__Görev__
Aşağıdaki ekonomik düzen yazısına göre şu üç ifadenin doğru olup olmadığını lütfen evet ya da hayır ile belirtin ve her yanıtı yazıdan birebir alıntılanan belirleyici sözlerle destekleyin: (a) Piyasayı köktenci bir anlayışla savunan ekonomistler ekonomiyi yatıştırılması gereken bir tanrıya benzetir. (b) Ekonomistler, disiplinlerinin sosyolojiye daha çok benzemesini istemiştir. (c) Mazzucato, iktisadın politikadan tamamen ayrılması gerektiğini savunur.

__Sunulan Metin__
----------------------------------------

Bir Aktivistin Gözünden: Başka bir ekonomik düzen mümkün

Bir Aktivistin Gözünden: Başka bir ekonomik düzen mümkün

Gülseren Onanç

“Ekonomi, hem refaha hem de yoksulluğa neden olabilen ve onun adına yapılan çeşitli fedakarlıklar da dahil olmak üzere yatıştırılması gereken öfkeli bir tanrıdır” diye inanır piyasayı köktenci bir anlayışla savunan ekonomistler. Bu gerçekten böyle midir? Ekonomi yalnızca kendi yasalarına göre mi çalışır? Başka bir ekonomik düzen mümkün müdür?

University College of London’da Yenilik ve Kamu Değeri Ekonomisi üzerine dersler verenMariana Mazzucato, “Ekonomistler kendi disiplinlerinin ‘bilimsel’ görünmesini (fiziğe daha fazla, sosyolojiye daha az benzemesini) sağlamak istediler. Böylece onu politik ve sosyal ima ve çağrışımlardan arındırdılar, ‘politik’ kelimesini kaldırıp, her şeyi matematiksel işlemlerle halletmeye çalıştılar. Böylece politik iktisat yavaşça tarihe gömüldü. Elimizde, dogmalar, yalnızca tek bir görüş seçip öğrencilerine anlatan hocalar ve boynu bükük ‘iktisat’ kelimesi kaldı” diyor ve iktisadın sırtını politikaya dayaması gerektiğini savunuyor.

----------------------------------------

__Verilen Bilgiler__

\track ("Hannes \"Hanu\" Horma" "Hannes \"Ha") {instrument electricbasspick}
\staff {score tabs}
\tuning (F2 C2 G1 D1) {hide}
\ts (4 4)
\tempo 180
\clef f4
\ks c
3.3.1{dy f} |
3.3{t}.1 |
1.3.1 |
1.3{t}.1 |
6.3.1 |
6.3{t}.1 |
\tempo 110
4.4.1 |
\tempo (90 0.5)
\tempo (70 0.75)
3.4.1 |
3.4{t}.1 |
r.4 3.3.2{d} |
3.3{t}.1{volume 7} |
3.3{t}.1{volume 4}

----------------------------------------

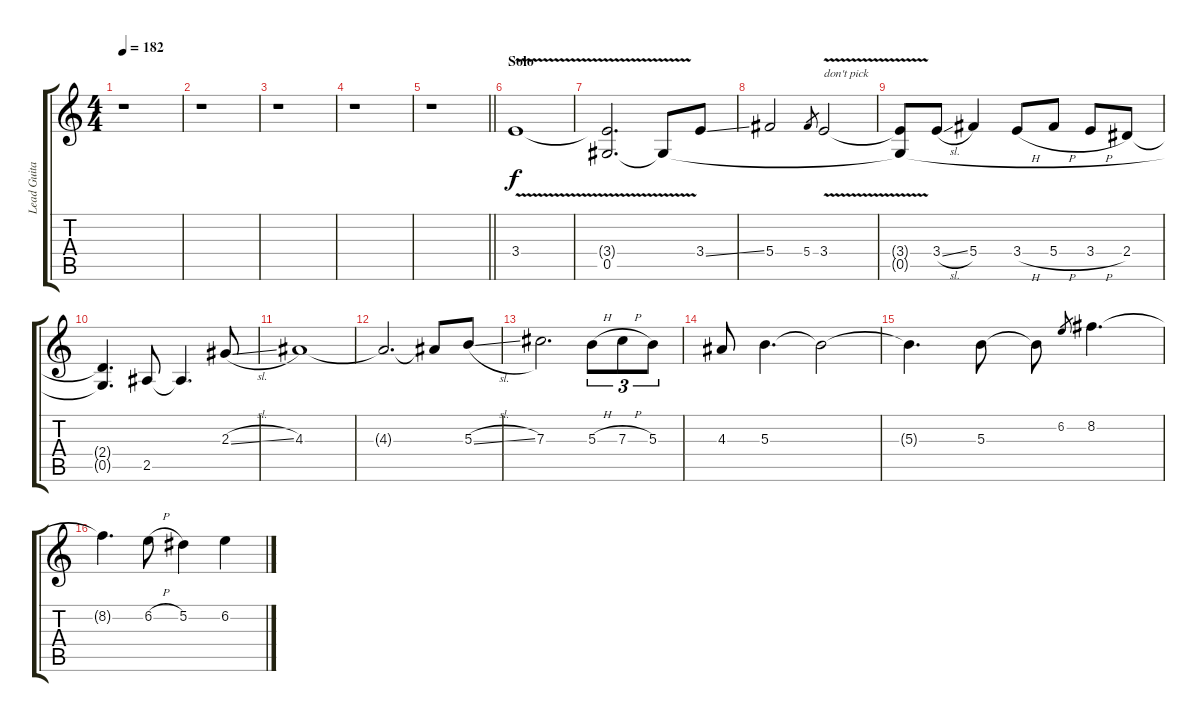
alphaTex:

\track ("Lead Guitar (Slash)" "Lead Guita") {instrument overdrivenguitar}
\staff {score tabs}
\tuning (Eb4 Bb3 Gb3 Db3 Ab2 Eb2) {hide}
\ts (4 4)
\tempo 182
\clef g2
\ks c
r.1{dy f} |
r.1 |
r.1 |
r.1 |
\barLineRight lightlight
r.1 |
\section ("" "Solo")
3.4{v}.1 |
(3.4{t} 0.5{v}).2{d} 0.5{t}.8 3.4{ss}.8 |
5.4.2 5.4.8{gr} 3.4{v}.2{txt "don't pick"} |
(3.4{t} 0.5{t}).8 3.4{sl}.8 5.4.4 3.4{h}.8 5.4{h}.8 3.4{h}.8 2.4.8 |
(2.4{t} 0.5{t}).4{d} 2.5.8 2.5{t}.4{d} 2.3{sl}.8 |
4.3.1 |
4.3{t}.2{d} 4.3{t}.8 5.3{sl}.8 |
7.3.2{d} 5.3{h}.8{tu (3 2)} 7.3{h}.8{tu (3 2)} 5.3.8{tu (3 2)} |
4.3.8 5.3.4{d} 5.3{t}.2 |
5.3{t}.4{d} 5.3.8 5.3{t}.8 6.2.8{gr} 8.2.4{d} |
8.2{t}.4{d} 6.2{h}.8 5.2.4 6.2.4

----------------------------------------

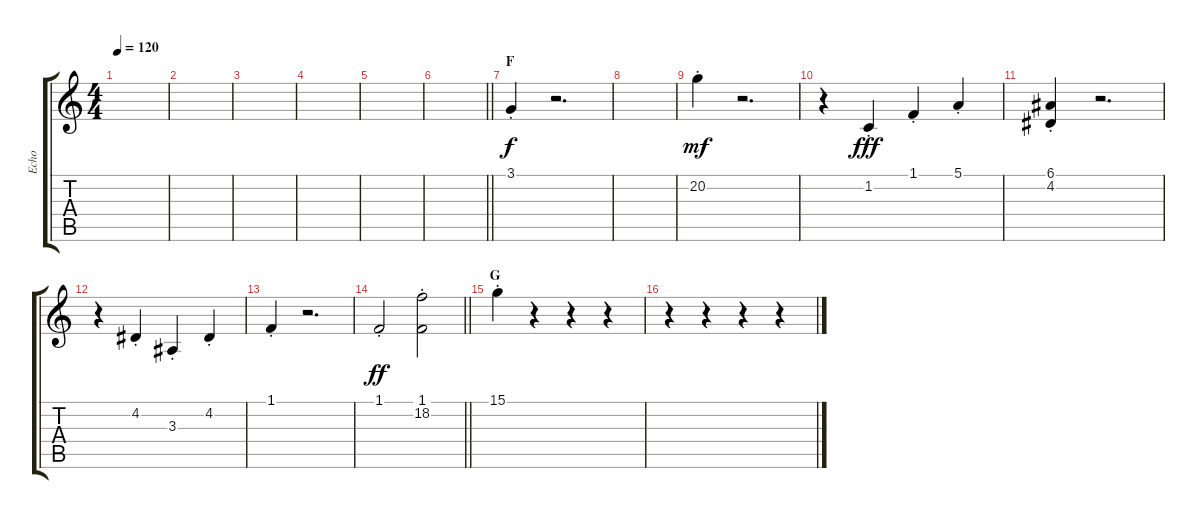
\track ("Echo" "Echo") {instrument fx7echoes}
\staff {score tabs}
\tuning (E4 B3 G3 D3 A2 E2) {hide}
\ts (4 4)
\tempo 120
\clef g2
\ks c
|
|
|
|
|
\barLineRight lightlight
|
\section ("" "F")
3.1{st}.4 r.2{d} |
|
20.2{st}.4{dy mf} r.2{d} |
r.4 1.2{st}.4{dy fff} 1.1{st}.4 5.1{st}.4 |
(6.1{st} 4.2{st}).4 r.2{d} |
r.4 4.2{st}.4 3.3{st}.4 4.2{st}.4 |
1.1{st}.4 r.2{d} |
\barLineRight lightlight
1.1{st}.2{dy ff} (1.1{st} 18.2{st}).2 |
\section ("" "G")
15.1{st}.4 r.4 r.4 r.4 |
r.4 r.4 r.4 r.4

----------------------------------------

__Nihai Sonuç__
(a) Evet: "yatıştırılması gereken öfkeli bir tanrıdır"
(b) Hayır: "fiziğe daha fazla, sosyolojiye daha az benzemesini"
(c) Hayır: "iktisadın sırtını politikaya dayaması gerektiğini savunuyor"